- Japan Society for Occupational Health
- Environmental and Occupational Health Practice (ISSN:24344931)
- vol.2, no.1, pp.2020-0016-RA, 2020 (Released:2020-09-25)
Objective: While the workplace wellness program (WWP) has been widely provided around the world, there was little discussion of ethical issues around WWP. This article describes the overview of how ethical issues arise in WWP, and how practitioners, as well as employers, can mitigate these problems. Methods: The author reviewed the literature addressing the ethical issues around WWP and ethical analytic tools, potentially useful for practitioners to improve WWP from ethical perspectives. Results: The ethical issues in WWP were categorized based on the three principles in bioethics: the principle of autonomy, the principle of beneficence/non-maleficence, and the principle of justice.
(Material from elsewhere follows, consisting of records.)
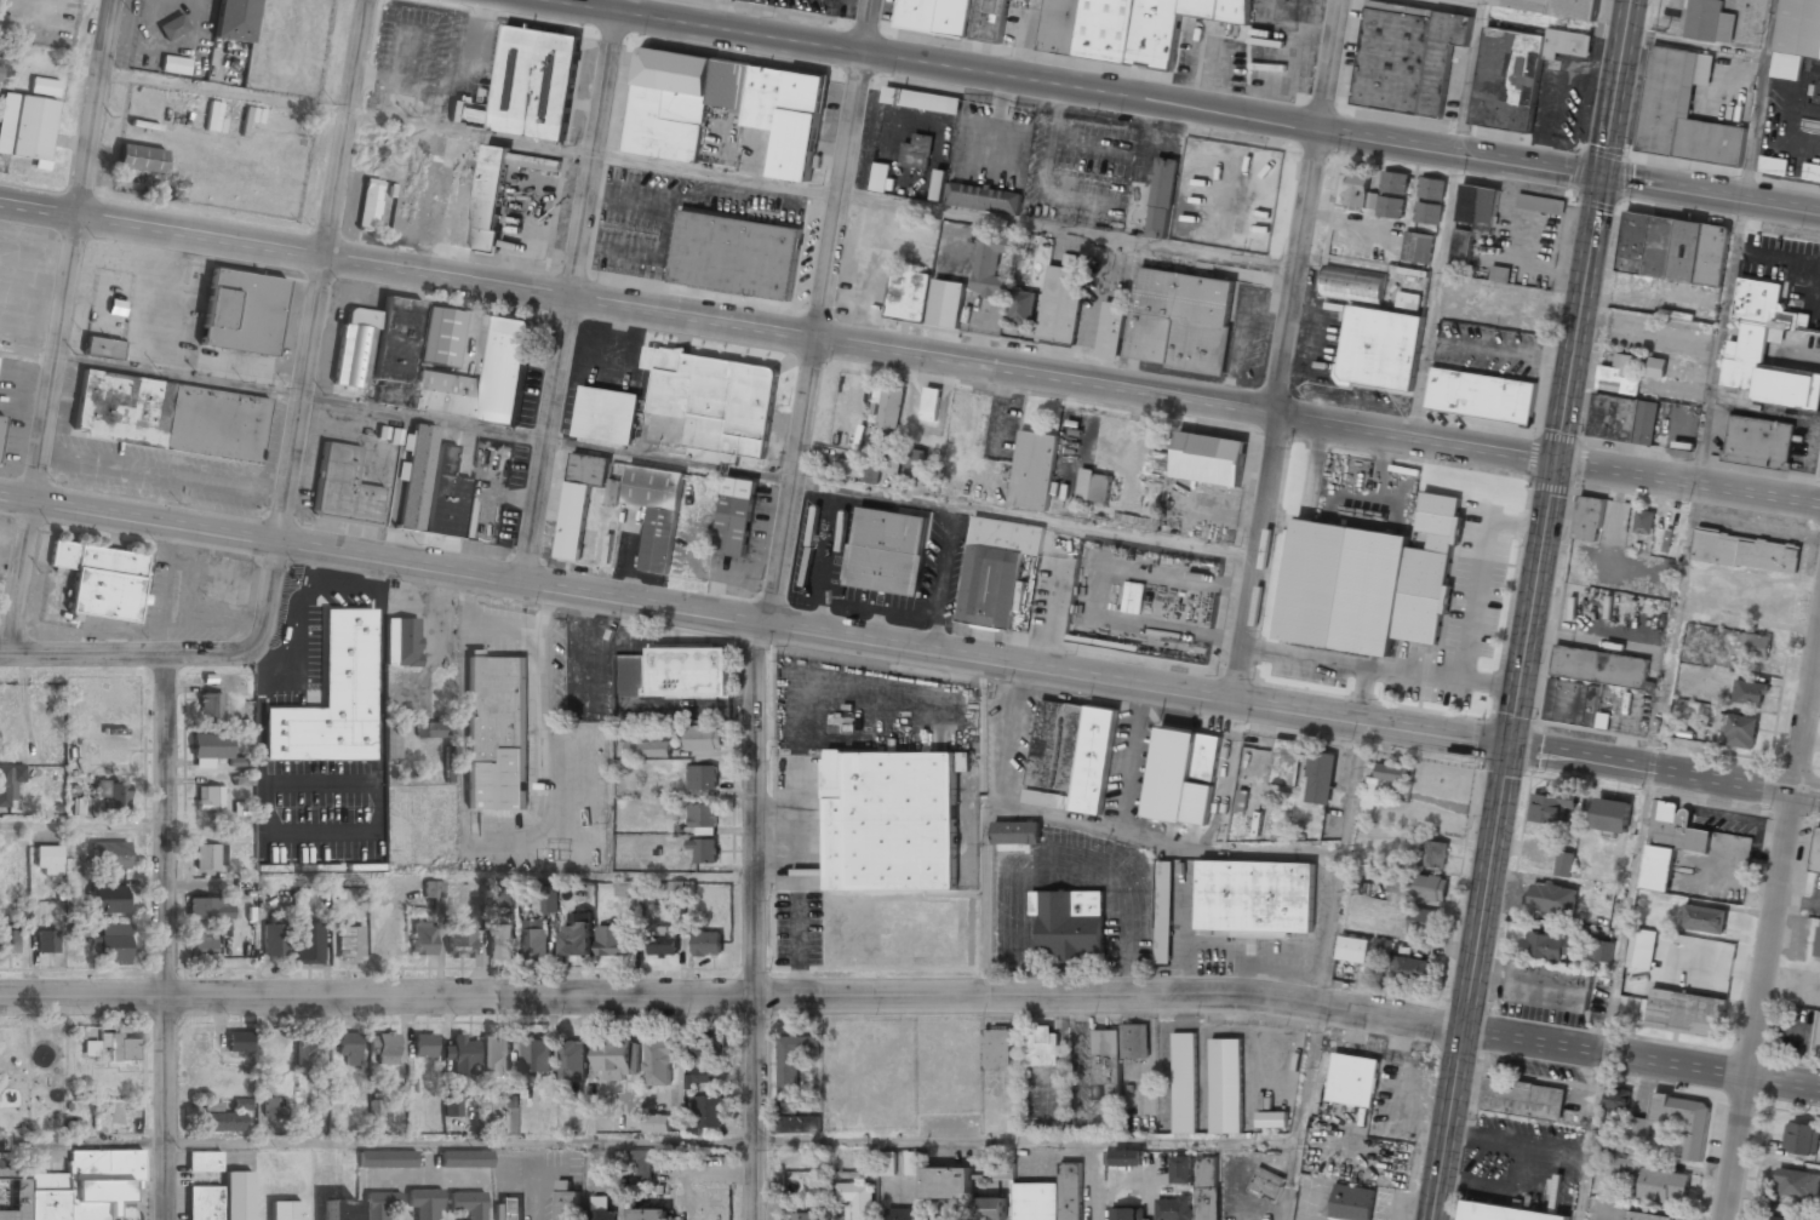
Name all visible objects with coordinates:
parking lot: (805, 5)
building: (1554, 7)
building: (955, 17)
building: (235, 20)
building: (1710, 21)
building: (1126, 28)
building: (172, 29)
building: (1797, 36)
parking lot: (433, 56)
building: (1407, 56)
building: (175, 66)
building: (0, 71)
building: (1518, 73)
building: (534, 82)
building: (44, 86)
building: (930, 102)
building: (396, 105)
building: (722, 106)
road: (1175, 106)
building: (1813, 108)
building: (1682, 110)
building: (25, 126)
building: (916, 152)
building: (140, 160)
building: (1773, 165)
building: (1811, 172)
building: (880, 178)
traffic signals: (1601, 178)
building: (1394, 183)
building: (1431, 188)
building: (464, 191)
building: (1360, 192)
building: (982, 198)
building: (1160, 198)
building: (1541, 204)
building: (370, 205)
building: (1477, 205)
building: (1390, 207)
building: (1427, 213)
building: (1417, 247)
building: (1460, 247)
building: (1672, 249)
building: (735, 255)
building: (990, 263)
road: (324, 271)
building: (1499, 274)
building: (1353, 285)
road: (574, 290)
building: (925, 299)
building: (1408, 300)
building: (1061, 303)
building: (1023, 307)
building: (1520, 308)
building: (117, 309)
road: (826, 311)
building: (243, 314)
building: (1181, 320)
road: (779, 327)
road: (63, 329)
building: (1112, 329)
building: (443, 339)
building: (1379, 348)
building: (102, 349)
building: (1767, 349)
building: (350, 350)
road: (1285, 350)
building: (395, 357)
building: (1663, 367)
building: (507, 372)
building: (445, 395)
building: (1480, 395)
building: (715, 400)
building: (930, 404)
building: (1622, 405)
building: (887, 407)
road: (397, 414)
building: (609, 415)
building: (169, 417)
building: (1, 427)
building: (1758, 442)
building: (1208, 459)
building: (895, 462)
traffic signals: (1557, 462)
building: (854, 470)
building: (1033, 470)
building: (917, 475)
road: (1688, 483)
road: (1695, 483)
building: (343, 486)
building: (431, 487)
building: (1093, 487)
building: (615, 492)
building: (580, 502)
building: (657, 512)
building: (736, 516)
building: (1588, 518)
building: (1644, 521)
building: (887, 551)
building: (1746, 551)
building: (995, 570)
building: (103, 580)
building: (1368, 582)
road: (1532, 610)
road: (755, 617)
building: (398, 631)
building: (1755, 646)
road: (182, 658)
building: (691, 671)
building: (1587, 682)
building: (1748, 692)
building: (333, 699)
building: (209, 709)
building: (430, 730)
building: (1738, 730)
building: (495, 733)
building: (704, 738)
building: (393, 742)
traffic signals: (1511, 743)
building: (211, 747)
building: (648, 748)
building: (1071, 755)
building: (1285, 762)
road: (1665, 769)
building: (1182, 776)
building: (701, 777)
building: (1320, 777)
building: (242, 781)
building: (9, 784)
building: (113, 796)
building: (209, 798)
building: (1369, 800)
building: (1552, 805)
building: (83, 806)
building: (240, 809)
building: (1612, 815)
building: (702, 816)
building: (889, 820)
road: (83, 825)
building: (1678, 829)
building: (1016, 832)
building: (702, 851)
building: (1434, 853)
building: (1816, 853)
building: (109, 855)
building: (205, 858)
building: (48, 860)
building: (1564, 864)
building: (1657, 868)
building: (1416, 886)
building: (627, 888)
building: (433, 889)
building: (675, 889)
building: (496, 896)
building: (1255, 896)
building: (550, 898)
building: (1553, 898)
building: (107, 900)
building: (203, 909)
building: (1162, 912)
building: (34, 913)
road: (753, 918)
building: (1705, 919)
building: (1423, 920)
building: (1070, 924)
road: (1772, 926)
building: (577, 935)
building: (534, 938)
road: (164, 939)
building: (460, 939)
building: (8, 940)
building: (274, 940)
building: (422, 940)
building: (613, 941)
building: (664, 941)
building: (46, 943)
building: (501, 943)
building: (707, 943)
building: (1817, 943)
building: (308, 944)
building: (350, 944)
building: (1383, 945)
building: (112, 946)
building: (202, 946)
building: (1548, 946)
building: (1642, 948)
building: (1354, 949)
building: (1601, 950)
building: (1412, 969)
building: (1548, 987)
road: (1108, 993)
road: (376, 999)
building: (1686, 1013)
building: (1818, 1042)
building: (239, 1043)
building: (1042, 1044)
building: (709, 1045)
building: (424, 1046)
building: (113, 1048)
building: (996, 1048)
building: (348, 1049)
building: (384, 1050)
building: (309, 1051)
building: (536, 1055)
building: (463, 1056)
building: (495, 1057)
building: (1114, 1057)
road: (1640, 1059)
building: (617, 1060)
building: (572, 1061)
building: (658, 1063)
building: (792, 1067)
building: (702, 1075)
building: (1353, 1080)
building: (1183, 1083)
building: (1226, 1085)
building: (1522, 1099)
building: (1617, 1100)
building: (242, 1104)
building: (452, 1108)
building: (272, 1110)
building: (708, 1112)
building: (375, 1117)
building: (1271, 1120)
building: (1678, 1121)
building: (223, 1123)
building: (656, 1123)
building: (799, 1124)
building: (1801, 1138)
road: (997, 1141)
road: (377, 1144)
building: (1127, 1158)
building: (465, 1160)
building: (386, 1161)
building: (204, 1162)
building: (888, 1163)
building: (913, 1163)
building: (1620, 1165)
building: (641, 1167)
building: (1002, 1171)
building: (1199, 1182)
building: (946, 1183)
building: (1268, 1183)
building: (1797, 1183)
building: (1662, 1185)
building: (72, 1187)
building: (1052, 1196)
building: (222, 1199)
building: (858, 1199)
building: (1352, 1202)
building: (566, 1203)
building: (425, 1204)
building: (379, 1205)
building: (467, 1206)
building: (339, 1209)
building: (509, 1209)
building: (989, 1209)
building: (1172, 1209)
building: (285, 1210)
building: (1503, 1213)
building: (649, 1214)
building: (901, 1214)
building: (1126, 1214)
building: (601, 1215)
building: (805, 1216)
building: (1644, 1216)
building: (1781, 1218)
For each category, various ethical concerns have been discussed in previous research, such as autonomous decision-making under financial incentives, the importance of evidence-based intervention, unexpected consequences of health promotion programs, and disparities among workers under WWP. The author also identified several useful tools and approaches, which practitioners can utilize for improving WWP from ethical perspectives. Conclusion: The employers and practitioners are recommended to conduct ethical analysis with multiple stakeholders to improve their WWPs from ethical perspective during the process of program development and implementation.